Look through the entries below and extract exactly the lines from the one containing "KAITLENTĖ AEG IKE63441FB" through the one containing "kontinu maupun diskrit.", ends included.

# Records excerpted from a collection
************

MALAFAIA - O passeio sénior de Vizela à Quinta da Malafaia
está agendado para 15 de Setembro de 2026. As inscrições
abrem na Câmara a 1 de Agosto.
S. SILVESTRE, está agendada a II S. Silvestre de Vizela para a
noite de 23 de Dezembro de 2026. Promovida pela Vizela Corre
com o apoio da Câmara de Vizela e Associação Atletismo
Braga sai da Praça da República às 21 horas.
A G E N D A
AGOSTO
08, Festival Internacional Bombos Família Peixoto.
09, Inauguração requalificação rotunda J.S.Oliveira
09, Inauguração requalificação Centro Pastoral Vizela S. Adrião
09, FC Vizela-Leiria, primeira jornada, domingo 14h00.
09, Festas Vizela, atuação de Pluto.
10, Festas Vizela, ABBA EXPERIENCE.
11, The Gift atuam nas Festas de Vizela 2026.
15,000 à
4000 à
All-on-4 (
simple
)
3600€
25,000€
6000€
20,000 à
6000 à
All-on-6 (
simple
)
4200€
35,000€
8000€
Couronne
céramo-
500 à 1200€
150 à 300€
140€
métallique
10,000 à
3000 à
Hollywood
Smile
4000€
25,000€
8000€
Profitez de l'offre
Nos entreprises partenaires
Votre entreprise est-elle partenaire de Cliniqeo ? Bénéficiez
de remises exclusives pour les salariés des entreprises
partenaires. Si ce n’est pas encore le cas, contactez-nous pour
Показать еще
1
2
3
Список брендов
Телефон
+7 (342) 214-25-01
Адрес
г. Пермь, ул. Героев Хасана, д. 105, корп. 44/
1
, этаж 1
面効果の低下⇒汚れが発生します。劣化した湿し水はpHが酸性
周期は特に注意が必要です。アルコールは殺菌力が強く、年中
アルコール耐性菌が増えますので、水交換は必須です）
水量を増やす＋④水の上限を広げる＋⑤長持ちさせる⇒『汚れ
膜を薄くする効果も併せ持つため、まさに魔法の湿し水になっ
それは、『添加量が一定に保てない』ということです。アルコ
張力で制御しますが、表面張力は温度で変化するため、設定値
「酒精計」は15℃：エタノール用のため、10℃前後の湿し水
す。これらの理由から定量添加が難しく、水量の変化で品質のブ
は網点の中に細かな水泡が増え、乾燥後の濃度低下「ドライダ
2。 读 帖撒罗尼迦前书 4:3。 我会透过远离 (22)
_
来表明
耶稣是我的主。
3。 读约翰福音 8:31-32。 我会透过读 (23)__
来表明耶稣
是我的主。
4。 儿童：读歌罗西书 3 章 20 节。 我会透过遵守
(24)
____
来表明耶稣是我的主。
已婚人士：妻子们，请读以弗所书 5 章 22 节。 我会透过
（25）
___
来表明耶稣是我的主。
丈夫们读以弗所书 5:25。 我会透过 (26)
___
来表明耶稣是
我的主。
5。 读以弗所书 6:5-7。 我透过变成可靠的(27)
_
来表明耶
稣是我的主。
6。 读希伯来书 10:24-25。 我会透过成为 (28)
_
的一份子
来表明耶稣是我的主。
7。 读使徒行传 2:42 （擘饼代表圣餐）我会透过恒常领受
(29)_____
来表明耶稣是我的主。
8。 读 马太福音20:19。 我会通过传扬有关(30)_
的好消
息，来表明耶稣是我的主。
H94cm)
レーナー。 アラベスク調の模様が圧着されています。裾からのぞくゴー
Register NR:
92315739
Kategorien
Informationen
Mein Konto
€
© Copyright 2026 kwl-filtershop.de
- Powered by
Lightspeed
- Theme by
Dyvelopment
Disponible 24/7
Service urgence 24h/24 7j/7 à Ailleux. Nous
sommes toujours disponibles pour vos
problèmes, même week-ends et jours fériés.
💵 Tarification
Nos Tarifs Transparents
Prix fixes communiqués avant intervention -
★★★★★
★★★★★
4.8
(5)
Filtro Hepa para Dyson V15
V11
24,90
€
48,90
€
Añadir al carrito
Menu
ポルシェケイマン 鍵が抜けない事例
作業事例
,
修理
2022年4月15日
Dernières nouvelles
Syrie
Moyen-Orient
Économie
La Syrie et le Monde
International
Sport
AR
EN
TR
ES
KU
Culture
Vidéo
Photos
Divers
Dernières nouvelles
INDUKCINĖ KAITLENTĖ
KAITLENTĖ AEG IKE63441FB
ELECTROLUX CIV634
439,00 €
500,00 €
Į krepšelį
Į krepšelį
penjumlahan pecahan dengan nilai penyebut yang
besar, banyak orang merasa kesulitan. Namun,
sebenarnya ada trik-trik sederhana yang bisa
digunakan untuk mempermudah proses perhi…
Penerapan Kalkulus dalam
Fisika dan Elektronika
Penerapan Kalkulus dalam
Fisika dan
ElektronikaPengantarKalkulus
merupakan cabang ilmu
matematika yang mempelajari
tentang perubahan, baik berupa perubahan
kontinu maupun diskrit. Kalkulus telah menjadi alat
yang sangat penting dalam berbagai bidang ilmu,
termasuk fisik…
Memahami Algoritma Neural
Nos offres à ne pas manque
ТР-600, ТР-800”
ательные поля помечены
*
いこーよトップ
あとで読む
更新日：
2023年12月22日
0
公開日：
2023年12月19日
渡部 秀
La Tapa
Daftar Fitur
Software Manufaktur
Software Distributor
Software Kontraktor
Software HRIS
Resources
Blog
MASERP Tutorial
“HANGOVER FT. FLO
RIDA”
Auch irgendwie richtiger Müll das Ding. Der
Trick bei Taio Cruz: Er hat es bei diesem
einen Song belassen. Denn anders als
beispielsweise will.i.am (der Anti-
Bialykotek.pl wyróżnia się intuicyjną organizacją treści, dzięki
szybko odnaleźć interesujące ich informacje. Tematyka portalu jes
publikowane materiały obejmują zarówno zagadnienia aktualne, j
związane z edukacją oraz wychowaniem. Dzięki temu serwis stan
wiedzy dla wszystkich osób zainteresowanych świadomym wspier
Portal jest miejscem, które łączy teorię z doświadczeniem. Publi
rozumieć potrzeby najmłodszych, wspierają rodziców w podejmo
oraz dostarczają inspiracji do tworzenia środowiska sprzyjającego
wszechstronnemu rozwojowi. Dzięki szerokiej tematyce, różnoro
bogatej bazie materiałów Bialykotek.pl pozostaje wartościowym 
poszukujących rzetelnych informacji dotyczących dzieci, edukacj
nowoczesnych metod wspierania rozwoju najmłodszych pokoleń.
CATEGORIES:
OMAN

************

# Answer box
KAITLENTĖ AEG IKE63441FB
ELECTROLUX CIV634
439,00 €
500,00 €
Į krepšelį
Į krepšelį
penjumlahan pecahan dengan nilai penyebut yang
besar, banyak orang merasa kesulitan. Namun,
sebenarnya ada trik-trik sederhana yang bisa
digunakan untuk mempermudah proses perhi…
Penerapan Kalkulus dalam
Fisika dan Elektronika
Penerapan Kalkulus dalam
Fisika dan
ElektronikaPengantarKalkulus
merupakan cabang ilmu
matematika yang mempelajari
tentang perubahan, baik berupa perubahan
kontinu maupun diskrit. Kalkulus telah menjadi alat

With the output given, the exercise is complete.